Find out what role case law plays and how it influences on other areas of law.

Case Law

Case Law

Case law is also known as decisional law. It is that body of reported judicial opinions in countries that have common law legal systems that are published and thus become precedent, i.e. the basis for future decisions.

This law is judge-made law that interprets prior case law, statutes and other legal authority -- including legal scholars such as the Corpus Juris Secundum, Halsbury's Laws of England or the doctrinal writings found in the Recueil Dalloz and law commissions such as the American Law Institute.

Case law officially plays a minor role compared to the status of the civil code. Nevertheless, judicial interpretation of the civil code, interpreting the legal meaning of the code's provisions, clarifying them, and providing for unexpected developments, is often referred to as a jurisprudence constante.

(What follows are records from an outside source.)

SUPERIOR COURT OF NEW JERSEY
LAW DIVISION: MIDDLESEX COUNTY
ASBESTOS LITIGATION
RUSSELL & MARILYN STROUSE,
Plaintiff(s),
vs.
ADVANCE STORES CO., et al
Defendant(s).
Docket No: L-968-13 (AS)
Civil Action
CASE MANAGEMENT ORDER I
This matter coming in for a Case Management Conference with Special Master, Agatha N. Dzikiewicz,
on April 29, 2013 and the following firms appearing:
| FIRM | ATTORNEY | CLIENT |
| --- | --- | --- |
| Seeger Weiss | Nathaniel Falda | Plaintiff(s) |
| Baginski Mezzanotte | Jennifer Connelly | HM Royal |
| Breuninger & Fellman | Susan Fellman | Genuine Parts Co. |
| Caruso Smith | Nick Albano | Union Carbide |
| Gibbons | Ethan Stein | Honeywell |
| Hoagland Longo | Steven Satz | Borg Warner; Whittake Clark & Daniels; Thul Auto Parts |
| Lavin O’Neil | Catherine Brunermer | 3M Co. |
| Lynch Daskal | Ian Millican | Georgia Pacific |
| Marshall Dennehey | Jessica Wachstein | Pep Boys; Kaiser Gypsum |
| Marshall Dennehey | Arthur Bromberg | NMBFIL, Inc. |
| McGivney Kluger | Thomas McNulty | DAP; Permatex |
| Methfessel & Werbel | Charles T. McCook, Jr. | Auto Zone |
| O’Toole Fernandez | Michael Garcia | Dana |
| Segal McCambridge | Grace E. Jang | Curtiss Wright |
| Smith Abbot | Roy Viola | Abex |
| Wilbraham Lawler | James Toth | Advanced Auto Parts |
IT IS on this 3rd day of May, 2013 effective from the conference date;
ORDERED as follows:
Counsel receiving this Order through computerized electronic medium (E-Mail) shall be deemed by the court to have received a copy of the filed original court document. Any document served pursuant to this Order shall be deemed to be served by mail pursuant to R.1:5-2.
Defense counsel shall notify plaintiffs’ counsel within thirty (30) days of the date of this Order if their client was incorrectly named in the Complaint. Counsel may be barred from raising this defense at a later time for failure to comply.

caseHowever, via precedents, case law regulates how laws are to be understood, based on how prior cases have been decided. It governs the influence court decisions have on future cases. Common law systems, in spite of most civil law systems, follow the doctrine of stare decisis in which lower courts usually make decisions consistent with previous decisions of higher courts.

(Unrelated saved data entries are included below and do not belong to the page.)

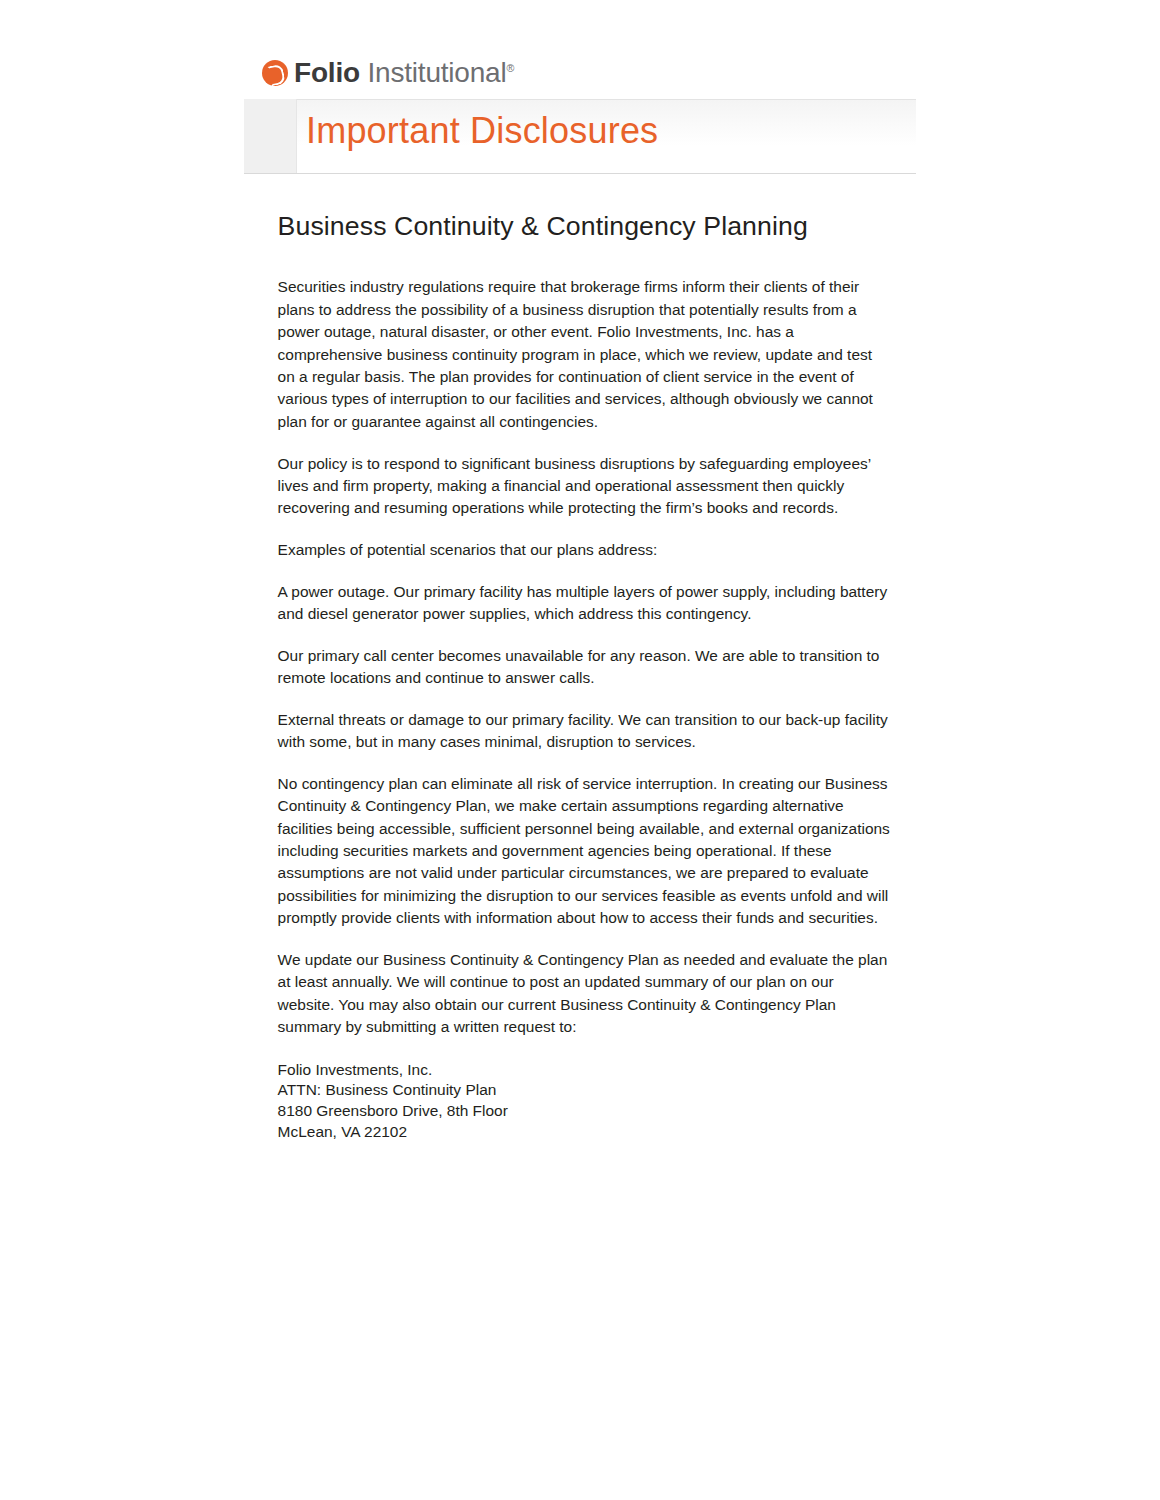Folio Institutional®
Important Disclosures
Business Continuity & Contingency Planning
Securities industry regulations require that brokerage firms inform their clients of their plans to address the possibility of a business disruption that potentially results from a power outage, natural disaster, or other event. Folio Investments, Inc. has a comprehensive business continuity program in place, which we review, update and test on a regular basis. The plan provides for continuation of client service in the event of various types of interruption to our facilities and services, although obviously we cannot plan for or guarantee against all contingencies.
Our policy is to respond to significant business disruptions by safeguarding employees’ lives and firm property, making a financial and operational assessment then quickly recovering and resuming operations while protecting the firm’s books and records.
Examples of potential scenarios that our plans address:
A power outage. Our primary facility has multiple layers of power supply, including battery and diesel generator power supplies, which address this contingency.
Our primary call center becomes unavailable for any reason. We are able to transition to remote locations and continue to answer calls.
External threats or damage to our primary facility. We can transition to our back-up facility with some, but in many cases minimal, disruption to services.
No contingency plan can eliminate all risk of service interruption. In creating our Business Continuity & Contingency Plan, we make certain assumptions regarding alternative facilities being accessible, sufficient personnel being available, and external organizations including securities markets and government agencies being operational. If these assumptions are not valid under particular circumstances, we are prepared to evaluate possibilities for minimizing the disruption to our services feasible as events unfold and will promptly provide clients with information about how to access their funds and securities.
We update our Business Continuity & Contingency Plan as needed and evaluate the plan at least annually. We will continue to post an updated summary of our plan on our website. You may also obtain our current Business Continuity & Contingency Plan summary by submitting a written request to:
Folio Investments, Inc.
ATTN: Business Continuity Plan
8180 Greensboro Drive, 8th Floor
McLean, VA 22102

Case law plays the different role in civil and common law traditions. It creates differences in the way that courts render their decisions. The underlying principle is explained in details by common law courts with many citations to previous decisions and other authority. But decisions in the courts of most civil law jurisdictions are generally very short, referring only to the statutes used. In these civil law jurisdictions, the tradition is that the reader should be able to deduce the logic from the decision. And this is the reason for this difference. Courts in civil law jurisdictions also render their decisions so that, in some cases, it is somewhat difficult to apply previous decisions to the facts presented in future cases.

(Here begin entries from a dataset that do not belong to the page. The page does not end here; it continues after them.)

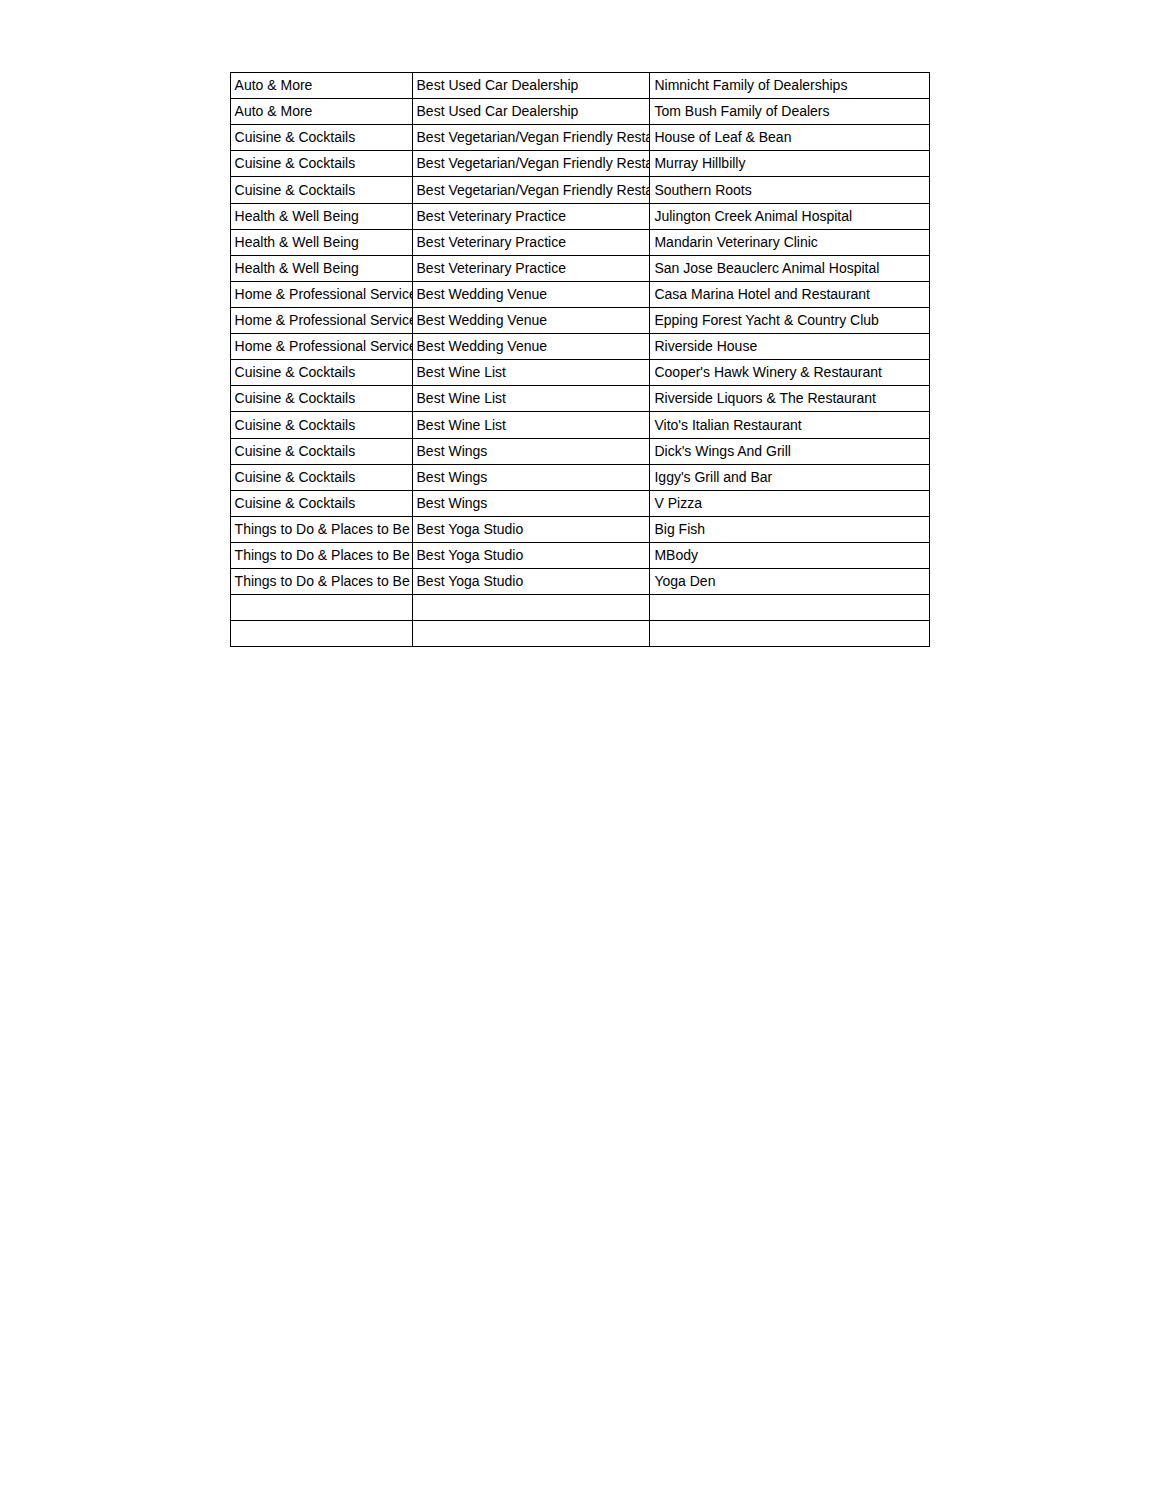| Auto & More | Best Used Car Dealership | Nimnicht Family of Dealerships |
| Auto & More | Best Used Car Dealership | Tom Bush Family of Dealers |
| Cuisine & Cocktails | Best Vegetarian/Vegan Friendly Restaurant | House of Leaf & Bean |
| Cuisine & Cocktails | Best Vegetarian/Vegan Friendly Restaurant | Murray Hillbilly |
| Cuisine & Cocktails | Best Vegetarian/Vegan Friendly Restaurant | Southern Roots |
| Health & Well Being | Best Veterinary Practice | Julington Creek Animal Hospital |
| Health & Well Being | Best Veterinary Practice | Mandarin Veterinary Clinic |
| Health & Well Being | Best Veterinary Practice | San Jose Beauclerc Animal Hospital |
| Home & Professional Services | Best Wedding Venue | Casa Marina Hotel and Restaurant |
| Home & Professional Services | Best Wedding Venue | Epping Forest Yacht & Country Club |
| Home & Professional Services | Best Wedding Venue | Riverside House |
| Cuisine & Cocktails | Best Wine List | Cooper's Hawk Winery & Restaurant |
| Cuisine & Cocktails | Best Wine List | Riverside Liquors & The Restaurant |
| Cuisine & Cocktails | Best Wine List | Vito's Italian Restaurant |
| Cuisine & Cocktails | Best Wings | Dick's Wings And Grill |
| Cuisine & Cocktails | Best Wings | Iggy's Grill and Bar |
| Cuisine & Cocktails | Best Wings | V Pizza |
| Things to Do & Places to Be | Best Yoga Studio | Big Fish |
| Things to Do & Places to Be | Best Yoga Studio | MBody |
| Things to Do & Places to Be | Best Yoga Studio | Yoga Den |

In common law traditions law professors play a much smaller role in developing case law than professors in civil law traditions. And this is another difference. Unlike judges, academics do much of the exposition of the law in civil law traditions. The reason for this is that court decisions in civil law traditions are brief and not amenable to establishing precedent. This is called doctrine and may be published in treatises or in journals such as Recueil Dalloz in France.